▶ **Work required**: For the data below, restate word for word only the lines from the line containing "microscopy captured an" through the line containing "is a photomicrograph", both ends included.

▶ **Data block**:
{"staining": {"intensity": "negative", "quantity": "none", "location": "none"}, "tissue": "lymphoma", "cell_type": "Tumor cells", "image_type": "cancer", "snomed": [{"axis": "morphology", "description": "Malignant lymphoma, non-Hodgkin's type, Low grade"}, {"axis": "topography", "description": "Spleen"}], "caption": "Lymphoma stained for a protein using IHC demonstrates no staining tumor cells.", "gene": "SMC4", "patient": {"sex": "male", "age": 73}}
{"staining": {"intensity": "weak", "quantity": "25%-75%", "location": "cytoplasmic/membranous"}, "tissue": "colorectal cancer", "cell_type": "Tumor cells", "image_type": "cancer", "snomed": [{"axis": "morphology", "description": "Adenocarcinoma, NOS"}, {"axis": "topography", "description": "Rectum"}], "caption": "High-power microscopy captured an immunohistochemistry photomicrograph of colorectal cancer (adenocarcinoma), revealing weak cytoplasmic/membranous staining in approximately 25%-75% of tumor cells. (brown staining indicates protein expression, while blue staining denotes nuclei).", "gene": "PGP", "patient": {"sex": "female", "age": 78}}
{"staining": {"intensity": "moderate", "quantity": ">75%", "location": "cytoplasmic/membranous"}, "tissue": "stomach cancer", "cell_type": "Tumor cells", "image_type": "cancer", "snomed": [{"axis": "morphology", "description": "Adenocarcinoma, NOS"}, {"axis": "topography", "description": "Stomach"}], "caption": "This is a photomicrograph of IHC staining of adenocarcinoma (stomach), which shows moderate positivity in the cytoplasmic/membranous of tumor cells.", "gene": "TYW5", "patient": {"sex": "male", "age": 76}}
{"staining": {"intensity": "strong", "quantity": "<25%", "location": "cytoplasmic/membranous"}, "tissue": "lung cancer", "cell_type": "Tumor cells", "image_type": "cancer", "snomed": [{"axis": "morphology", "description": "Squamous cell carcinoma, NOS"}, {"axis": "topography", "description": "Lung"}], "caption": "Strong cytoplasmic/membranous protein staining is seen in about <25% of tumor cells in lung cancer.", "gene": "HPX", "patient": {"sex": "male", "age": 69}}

▶ **Completed exercise**:
{"staining": {"intensity": "weak", "quantity": "25%-75%", "location": "cytoplasmic/membranous"}, "tissue": "colorectal cancer", "cell_type": "Tumor cells", "image_type": "cancer", "snomed": [{"axis": "morphology", "description": "Adenocarcinoma, NOS"}, {"axis": "topography", "description": "Rectum"}], "caption": "High-power microscopy captured an immunohistochemistry photomicrograph of colorectal cancer (adenocarcinoma), revealing weak cytoplasmic/membranous staining in approximately 25%-75% of tumor cells. (brown staining indicates protein expression, while blue staining denotes nuclei).", "gene": "PGP", "patient": {"sex": "female", "age": 78}}
{"staining": {"intensity": "moderate", "quantity": ">75%", "location": "cytoplasmic/membranous"}, "tissue": "stomach cancer", "cell_type": "Tumor cells", "image_type": "cancer", "snomed": [{"axis": "morphology", "description": "Adenocarcinoma, NOS"}, {"axis": "topography", "description": "Stomach"}], "caption": "This is a photomicrograph of IHC staining of adenocarcinoma (stomach), which shows moderate positivity in the cytoplasmic/membranous of tumor cells.", "gene": "TYW5", "patient": {"sex": "male", "age": 76}}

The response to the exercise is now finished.